Completed Build Task Pipeline

After completing the all the previous steps, you should be left with something resembling the below Build Process.  Order is important..

Completed Build Process Tasks
Completed Build Process Tasks

 

Builds Dashboard

There are various places you can queue up a build to be run, one being the Build Dashboard. Selecting Queue new build will add the build to be processed by the build agent when one is available.  Your reward for all your time and effort is a lovely green check-mark followed by the wonderful word succeeded.  May not seem like much of a reward but after setting up your first build with a few challenges thrown your way and numerous build failures you will understand. Hopefully this post will help you reap the rewards of green as quickly as possible!

Build Dashboard

Build Dashboard

Define Workflow

As specified in out use case, we want to run a build on every check-in. This type of workflow can be setup by enabling the continuous integration trigger under the Triggers section accessed from editing a build.  There are other options such as scheduled builds and gated check-ins which are not currently of interest for our needs, but powerful just the same.

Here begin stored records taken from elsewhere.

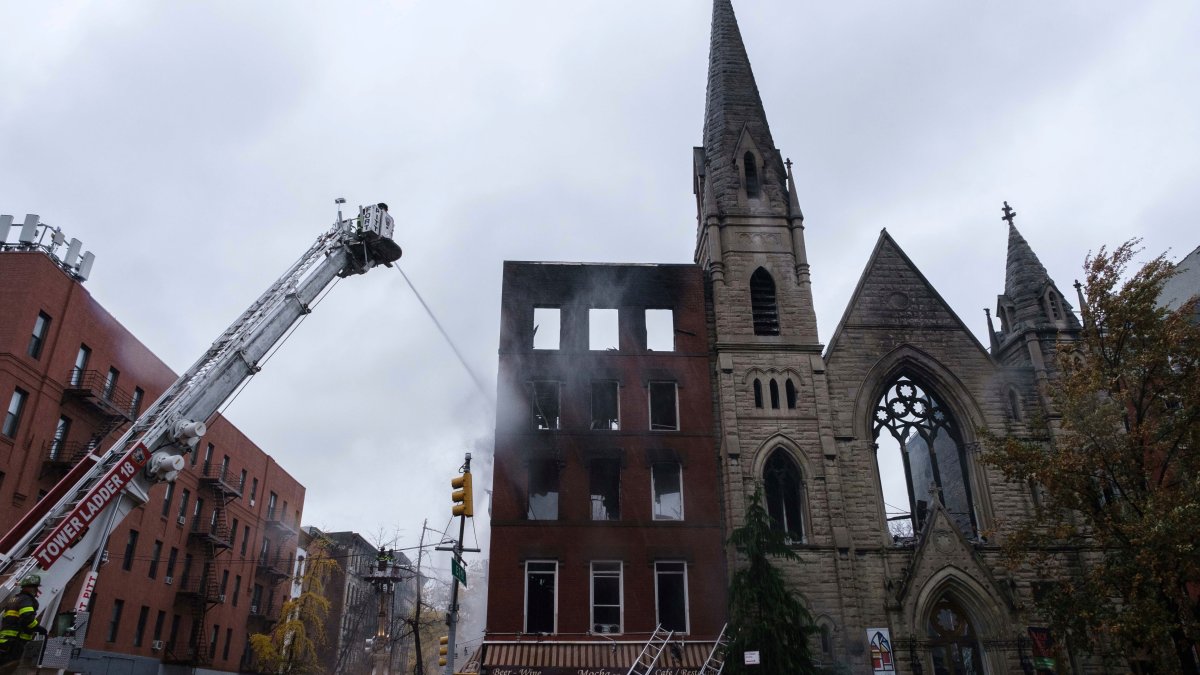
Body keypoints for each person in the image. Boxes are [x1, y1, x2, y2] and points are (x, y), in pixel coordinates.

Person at [0, 575, 47, 673]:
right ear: (31, 587)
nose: (36, 590)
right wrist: (38, 628)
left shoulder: (14, 599)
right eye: (35, 587)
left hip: (4, 640)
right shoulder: (26, 600)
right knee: (7, 670)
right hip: (15, 642)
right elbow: (27, 618)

Enable Continuous Integration
Enable Continuous Integration

An example of a failed build email notification is as follows:

Build Failure Notification
Build Failure Notification

Thoughts/Next Steps

Mission accomplished!!! Continuous integration for this project has now been implemented, is working as desired, and was fairly easy to setup.  I am extremely impressed with the tools available using Visual Studio Team Services, and would love to migrate the rest of the client’s projects to this environment.  A TFS migration to Team Services would certainly require a cost/benefit analysis due to significant amount of code we have written for this particular client. However, for a Green Field project, it is a absolute no brainer IMO.  Two Thumbs up for Visual Studio Team Services!

The next steps would include deploying the code to Azure and/or the client’s onsite IIS load balanced QA Environment, as well as setting up Continuous Delivery based on what we have done thus far.  Happy Integrating!